Neuer Streamingdienst Paramount+ kündigt Deutschlandstart für Dezember an

Auf dem umkämpften TV-Streamingmarkt wird es noch etwas enger: Der US-Medienriese Paramount bringt sein Angebot bis Ende des Jahres auch nach Deutschland. Im Programm sollen auch deutsche Eigenproduktionen sein.
Zwei Hackerinnen für den Deutschlandstart: Paramount+ will ab Dezember auch mit lokalen Produktion wie »A Thin Line« Kunden werben

Zwei Hackerinnen für den Deutschlandstart: Paramount+ will ab Dezember auch mit lokalen Produktion wie »A Thin Line« Kunden werben

Foto: dpa

Mit Paramount+ bekommt der deutschsprachige Streamingmarkt Ende 2022 einen weiteren großen Player. Die Tochter des US-Unternehmens Paramount produziert mehrere eigene Serien für das hiesige Publikum, wie der Streamingdienst am Montag mitteilte.

Der Cyberthriller »A Thin Line« zum Beispiel dreht sich um die Zwillingsschwestern Anna (Saskia Rosendahl) und Benni (Hanna Hilsdorf), die als Hackerinnen alles daran setzen, Umweltverbrechen aufzudecken. Als sie einen Regierungsserver knacken, wird die introvertierte Programmiererin Anna verhaftet, während die charismatische und manipulative Benni im Untergrund verschwindet. Serienschöpfer sind Jakob und Jonas Weydemann (»Systemsprenger«).
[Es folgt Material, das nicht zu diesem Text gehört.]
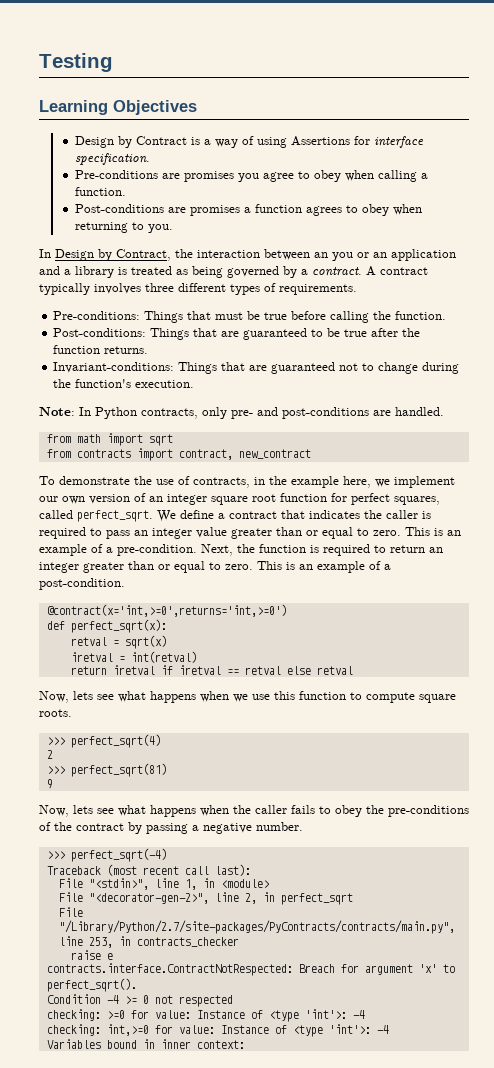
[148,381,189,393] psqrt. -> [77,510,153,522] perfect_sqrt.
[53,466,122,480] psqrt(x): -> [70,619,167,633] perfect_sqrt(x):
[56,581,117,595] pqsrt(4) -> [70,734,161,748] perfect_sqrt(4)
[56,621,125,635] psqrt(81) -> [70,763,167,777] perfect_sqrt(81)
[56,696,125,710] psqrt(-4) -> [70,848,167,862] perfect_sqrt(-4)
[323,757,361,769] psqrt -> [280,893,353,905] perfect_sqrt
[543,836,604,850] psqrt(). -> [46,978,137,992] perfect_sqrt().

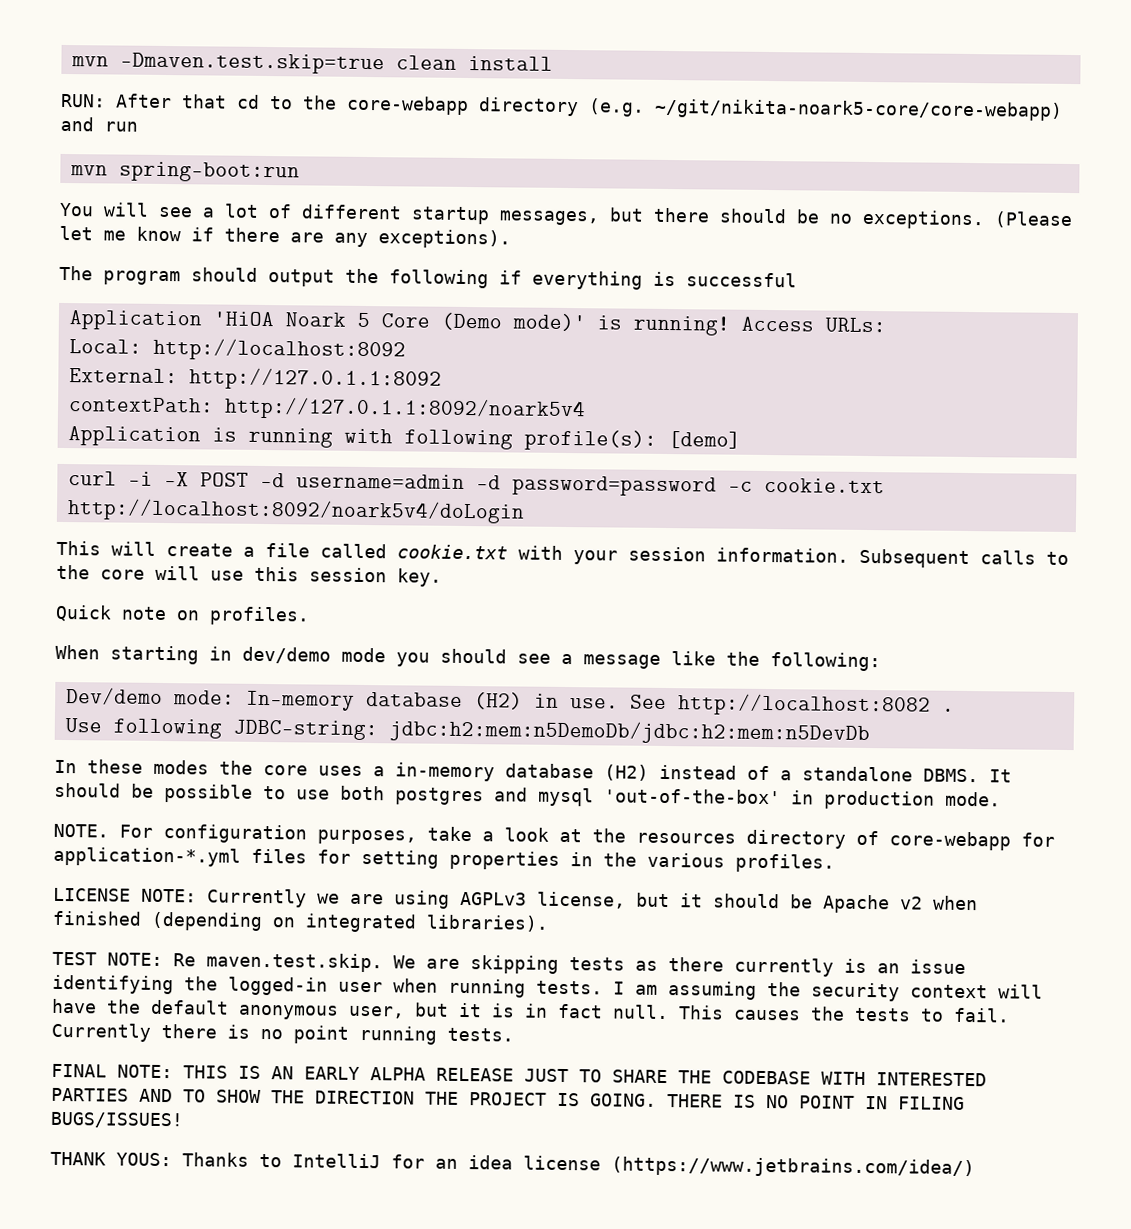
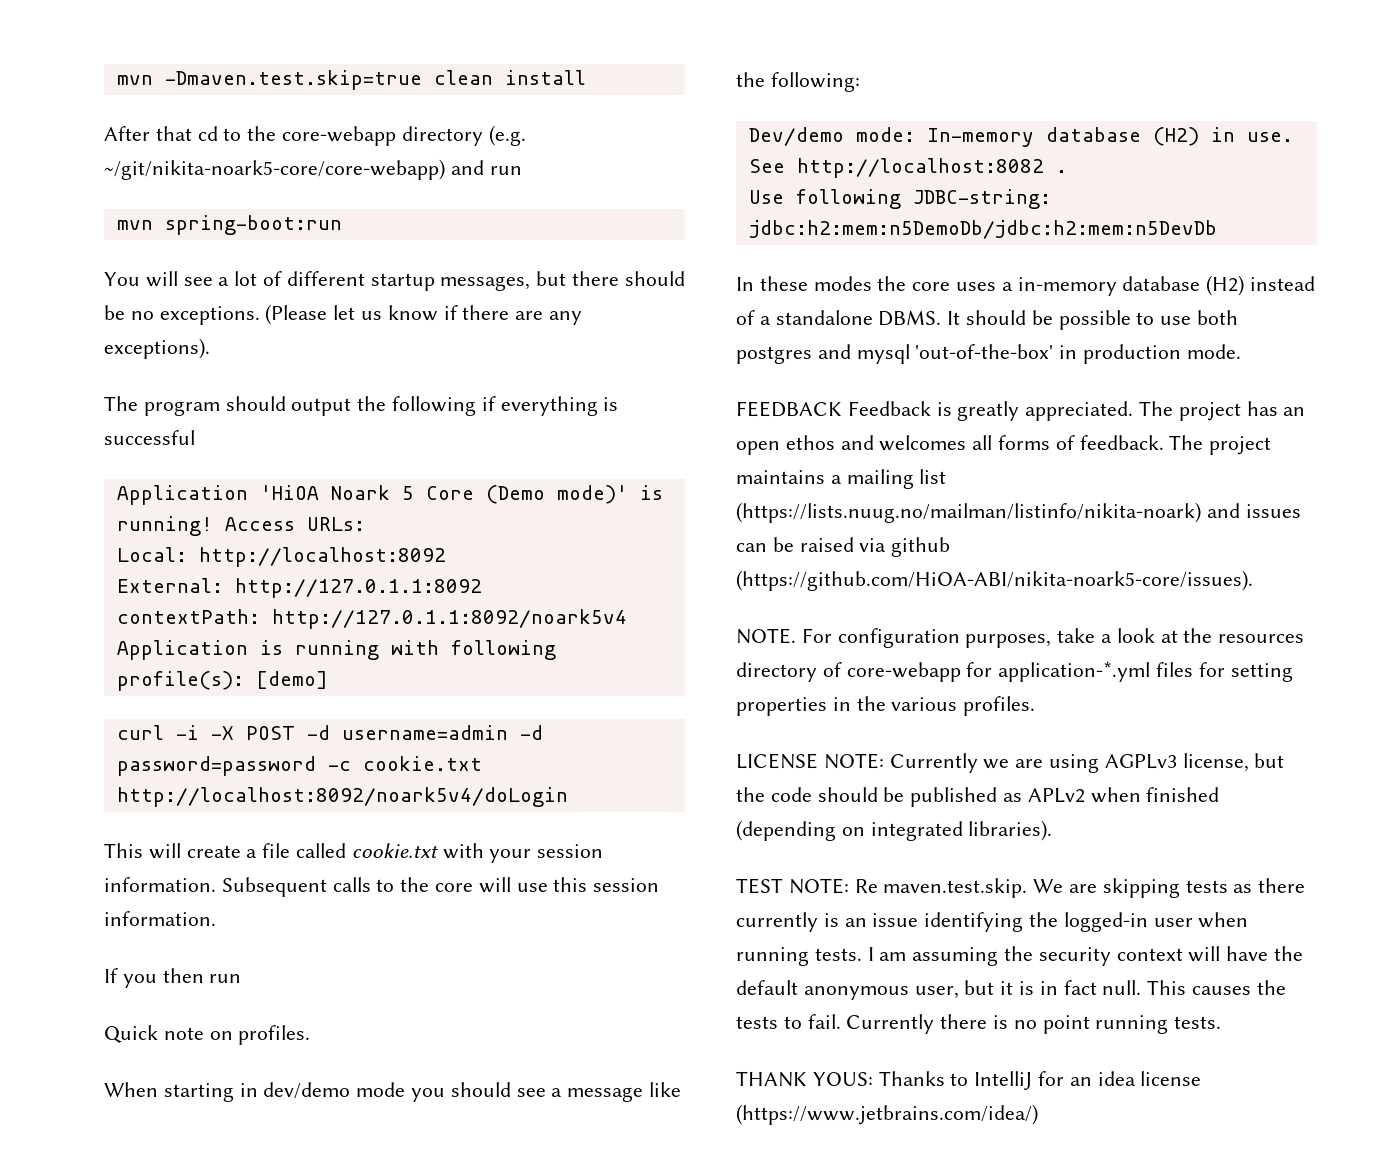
[61,93,106,108] RUN: -> (586, 77) none
[103,230,126,241] me -> [361,311,383,320] us
[397,568,442,587] key. -> [104,911,216,926] [104,968,242,988] information. // If you then run
(1001, 799) none -> [736,401,1306,421] [736,435,1272,455] [736,469,947,489] [736,502,1301,523] [736,537,951,557] [736,570,1253,591] // FEEDBACK Feedback is greatly appreciated. The project has an open ethos and welcomes all forms of feedback. The project maintains a mailing list (https://lists.nuug.no/mailman/listinfo/nikita-noark) and issues can be raised via github (https://github.com/HiOA-ABI/nikita-noark5-core/issues).
[680,893,923,914] it should be Apache v2 -> [736,787,1085,807] the code should be published as APLv2
[51,1063,987,1087] [51,1087,965,1110] [50,1111,184,1129] // FINAL NOTE: THIS IS AN EARLY ALPHA RELEASE JUST TO SHARE THE CODEBASE WITH INTERESTED PARTIES AND TO SHOW THE DIRECTION THE PROJECT IS GOING. THERE IS NO POINT IN FILING BUGS/ISSUES! -> (1222, 1022) none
Paramount+ ist eine Tochter des Medienriesen Paramount, der in Deutschland schon die Sender Nick, MTV und Comedy Central betreibt. Den Streamingdienst gibt es bisher etwa in den USA, in Kanada, in Australien und von Mittwoch an auch in Großbritannien. Für die Werbekampagne zum britischen Start hat man die Schauspielerin Uma Thurman verpflichtet. Außerhalb der Vereinigten Staaten bietet Paramount+ fast 9000 Stunden Inhalte – von Kindersendungen über Realityshows, Kinofilme und Eigenproduktionen bis hin zu Serien, Dramen und Sitcoms von CBS und Showtime. Als Highlights nennt der Dienst »Scream«, »Star Trek: Strange New Worlds«, »PAW Patrol« und »The First Lady«.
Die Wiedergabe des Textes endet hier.